I think I mostly understand this. Assuming I implement the volume on 4
servers with 1 brick each and use replica 2, each file will be stored on
2 nodes. Web server clients mount the volume using the syntax you showed
above then when I need to update a file I should:

--write--> file1.xml.tmp --rename--> file1.xml

extra_hash_regex will cause file1.xml.tmp to be created on the 2 bricks
that file1.xml will end up on, and therefore the rename is atomic and a
link file isn't created. The main difference from what I'm doing now
seems to be that the first part of the temporary file needs to be
identical to the final file instead having a unique random name.

Is this correct?

BTW I'll be running this on CentOS 6.5 servers and it looks like the
repo has glusterfs-3.4.0.57rhs. Is this version new enough for this?

Tom

Jeff Darcy

2014-02-13 11:52:01 UTC

Permalink

Post by Tom Munro Glass
It's not the time overhead of creating a link file that I'm worried
about - it's making sure that I don't end up with millions of orphaned
link files, or link files pointing at other link files.

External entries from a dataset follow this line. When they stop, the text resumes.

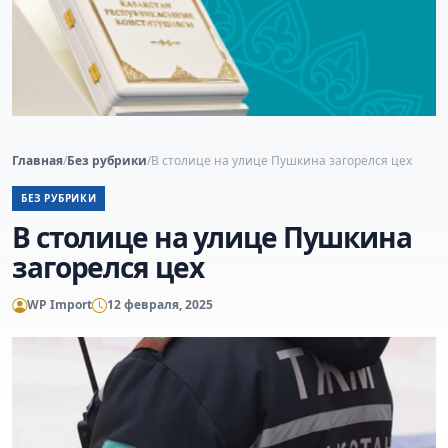
Главная
/
Без рубрики
/
В столице на улице Пушкина загорелся цех
БЕЗ РУБРИКИ
В столице на улице Пушкина
загорелся цех
WP Import
12 февраля, 2025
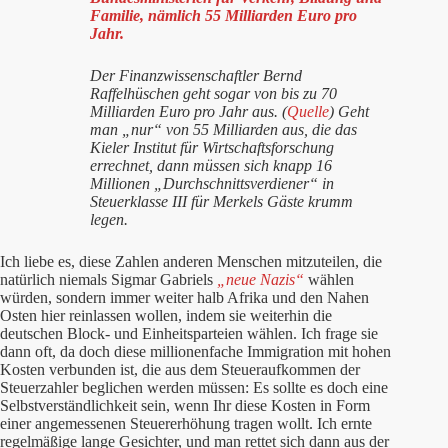
Familie, nämlich 55 Milliarden Euro pro
Jahr.
Der Finanzwissenschaftler Bernd
Raffelhüschen geht sogar von bis zu 70
Milliarden Euro pro Jahr aus. (
Quelle
) Geht
man „nur“ von 55 Milliarden aus, die das
Kieler Institut für Wirtschaftsforschung
errechnet, dann müssen sich knapp 16
Millionen „Durchschnittsverdiener“ in
Steuerklasse III für Merkels Gäste krumm
legen.
Ich liebe es, diese Zahlen anderen Menschen mitzuteilen, die
natürlich niemals Sigmar Gabriels
„neue Nazis“
wählen
würden, sondern immer weiter halb Afrika und den Nahen
Osten hier reinlassen wollen, indem sie weiterhin die
deutschen Block- und Einheitsparteien wählen. Ich frage sie
dann oft, da doch diese millionenfache Immigration mit hohen
Kosten verbunden ist, die aus dem Steueraufkommen der
Steuerzahler beglichen werden müssen: Es sollte es doch eine
Selbstverständlichkeit sein, wenn Ihr diese Kosten in Form
einer angemessenen Steuererhöhung tragen wollt. Ich ernte
regelmäßige lange Gesichter, und man rettet sich dann aus der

That shouldn't be a problem, because we manage the link files across
renames, deletes, rebalancing, etc. If an operation causes a linkfile
to become invalid or unnecessary we take care of that ourselves before
we consider the original operation complete.

Post by Tom Munro Glass
The main difference from what I'm doing now
seems to be that the first part of the temporary file needs to be
identical to the final file instead having a unique random name.

The temporary file name needs to be some kind of extension of the
final file name, so that we have that final file name in our hands to
generate the correct hash value (which we then use to place the file).
However, the final file name doesn't have to be at the beginning. It
can just as easily be at the end or even in the middle. The prefix
and/or suffix used to create the temporary file can be either fixed
or random, so long as there's some rule expressible as a regex that
can be used to separate the permanent part from the temporary ones.